_TASK OBJECTIVE:_
Convert all of the records below into a JSON list of strings, with one string per line and blank lines omitted.

[Item position entries]
▬▬▬▬▬▬▬▬▬▬
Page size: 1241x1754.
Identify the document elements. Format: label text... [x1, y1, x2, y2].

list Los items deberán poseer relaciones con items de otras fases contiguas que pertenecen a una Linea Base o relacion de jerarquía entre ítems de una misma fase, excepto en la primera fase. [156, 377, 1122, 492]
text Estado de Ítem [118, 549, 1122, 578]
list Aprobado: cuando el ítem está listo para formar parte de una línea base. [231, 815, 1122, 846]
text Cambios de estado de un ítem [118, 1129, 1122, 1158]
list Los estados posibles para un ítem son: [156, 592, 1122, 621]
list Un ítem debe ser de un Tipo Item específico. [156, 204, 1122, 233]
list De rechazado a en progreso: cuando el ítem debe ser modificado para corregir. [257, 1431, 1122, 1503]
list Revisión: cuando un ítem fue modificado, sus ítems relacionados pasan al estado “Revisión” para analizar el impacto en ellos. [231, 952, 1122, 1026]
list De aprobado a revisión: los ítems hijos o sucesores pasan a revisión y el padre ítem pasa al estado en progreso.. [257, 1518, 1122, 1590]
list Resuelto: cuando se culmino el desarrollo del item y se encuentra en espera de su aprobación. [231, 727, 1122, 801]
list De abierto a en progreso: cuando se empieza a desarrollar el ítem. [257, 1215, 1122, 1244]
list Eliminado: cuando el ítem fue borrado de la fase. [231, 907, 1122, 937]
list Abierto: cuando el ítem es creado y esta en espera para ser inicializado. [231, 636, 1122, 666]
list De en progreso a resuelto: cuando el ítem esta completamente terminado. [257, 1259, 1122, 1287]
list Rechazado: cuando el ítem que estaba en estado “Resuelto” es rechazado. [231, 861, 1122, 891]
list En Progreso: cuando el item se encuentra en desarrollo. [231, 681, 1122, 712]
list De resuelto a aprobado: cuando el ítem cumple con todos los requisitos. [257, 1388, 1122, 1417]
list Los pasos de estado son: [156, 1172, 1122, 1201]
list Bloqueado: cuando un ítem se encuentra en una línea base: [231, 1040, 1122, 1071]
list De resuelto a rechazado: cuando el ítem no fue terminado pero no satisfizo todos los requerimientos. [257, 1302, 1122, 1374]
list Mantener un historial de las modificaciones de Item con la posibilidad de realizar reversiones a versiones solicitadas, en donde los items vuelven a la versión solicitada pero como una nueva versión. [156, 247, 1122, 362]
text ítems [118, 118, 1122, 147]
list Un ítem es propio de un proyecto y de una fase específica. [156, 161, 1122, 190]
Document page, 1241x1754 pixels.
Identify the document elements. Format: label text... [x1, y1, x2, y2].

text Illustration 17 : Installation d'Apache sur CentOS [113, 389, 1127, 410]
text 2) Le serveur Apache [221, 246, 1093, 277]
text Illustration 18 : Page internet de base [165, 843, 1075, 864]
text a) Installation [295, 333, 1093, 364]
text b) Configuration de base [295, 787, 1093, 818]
▬▬▬▬▬▬▬▬▬▬
_THE ANSWER:_
[
  "Page size: 1241x1754.",
  "Identify the document elements. Format: label text... [x1, y1, x2, y2].",
  "list Los items deberán poseer relaciones con items de otras fases contiguas que pertenecen a una Linea Base o relacion de jerarquía entre ítems de una misma fase, excepto en la primera fase. [156, 377, 1122, 492]",
  "text Estado de Ítem [118, 549, 1122, 578]",
  "list Aprobado: cuando el ítem está listo para formar parte de una línea base. [231, 815, 1122, 846]",
  "text Cambios de estado de un ítem [118, 1129, 1122, 1158]",
  "list Los estados posibles para un ítem son: [156, 592, 1122, 621]",
  "list Un ítem debe ser de un Tipo Item específico. [156, 204, 1122, 233]",
  "list De rechazado a en progreso: cuando el ítem debe ser modificado para corregir. [257, 1431, 1122, 1503]",
  "list Revisión: cuando un ítem fue modificado, sus ítems relacionados pasan al estado “Revisión” para analizar el impacto en ellos. [231, 952, 1122, 1026]",
  "list De aprobado a revisión: los ítems hijos o sucesores pasan a revisión y el padre ítem pasa al estado en progreso.. [257, 1518, 1122, 1590]",
  "list Resuelto: cuando se culmino el desarrollo del item y se encuentra en espera de su aprobación. [231, 727, 1122, 801]",
  "list De abierto a en progreso: cuando se empieza a desarrollar el ítem. [257, 1215, 1122, 1244]",
  "list Eliminado: cuando el ítem fue borrado de la fase. [231, 907, 1122, 937]",
  "list Abierto: cuando el ítem es creado y esta en espera para ser inicializado. [231, 636, 1122, 666]",
  "list De en progreso a resuelto: cuando el ítem esta completamente terminado. [257, 1259, 1122, 1287]",
  "list Rechazado: cuando el ítem que estaba en estado “Resuelto” es rechazado. [231, 861, 1122, 891]",
  "list En Progreso: cuando el item se encuentra en desarrollo. [231, 681, 1122, 712]",
  "list De resuelto a aprobado: cuando el ítem cumple con todos los requisitos. [257, 1388, 1122, 1417]",
  "list Los pasos de estado son: [156, 1172, 1122, 1201]",
  "list Bloqueado: cuando un ítem se encuentra en una línea base: [231, 1040, 1122, 1071]",
  "list De resuelto a rechazado: cuando el ítem no fue terminado pero no satisfizo todos los requerimientos. [257, 1302, 1122, 1374]",
  "list Mantener un historial de las modificaciones de Item con la posibilidad de realizar reversiones a versiones solicitadas, en donde los items vuelven a la versión solicitada pero como una nueva versión. [156, 247, 1122, 362]",
  "text ítems [118, 118, 1122, 147]",
  "list Un ítem es propio de un proyecto y de una fase específica. [156, 161, 1122, 190]",
  "Document page, 1241x1754 pixels.",
  "Identify the document elements. Format: label text... [x1, y1, x2, y2].",
  "text Illustration 17 : Installation d'Apache sur CentOS [113, 389, 1127, 410]",
  "text 2) Le serveur Apache [221, 246, 1093, 277]",
  "text Illustration 18 : Page internet de base [165, 843, 1075, 864]",
  "text a) Installation [295, 333, 1093, 364]",
  "text b) Configuration de base [295, 787, 1093, 818]"
]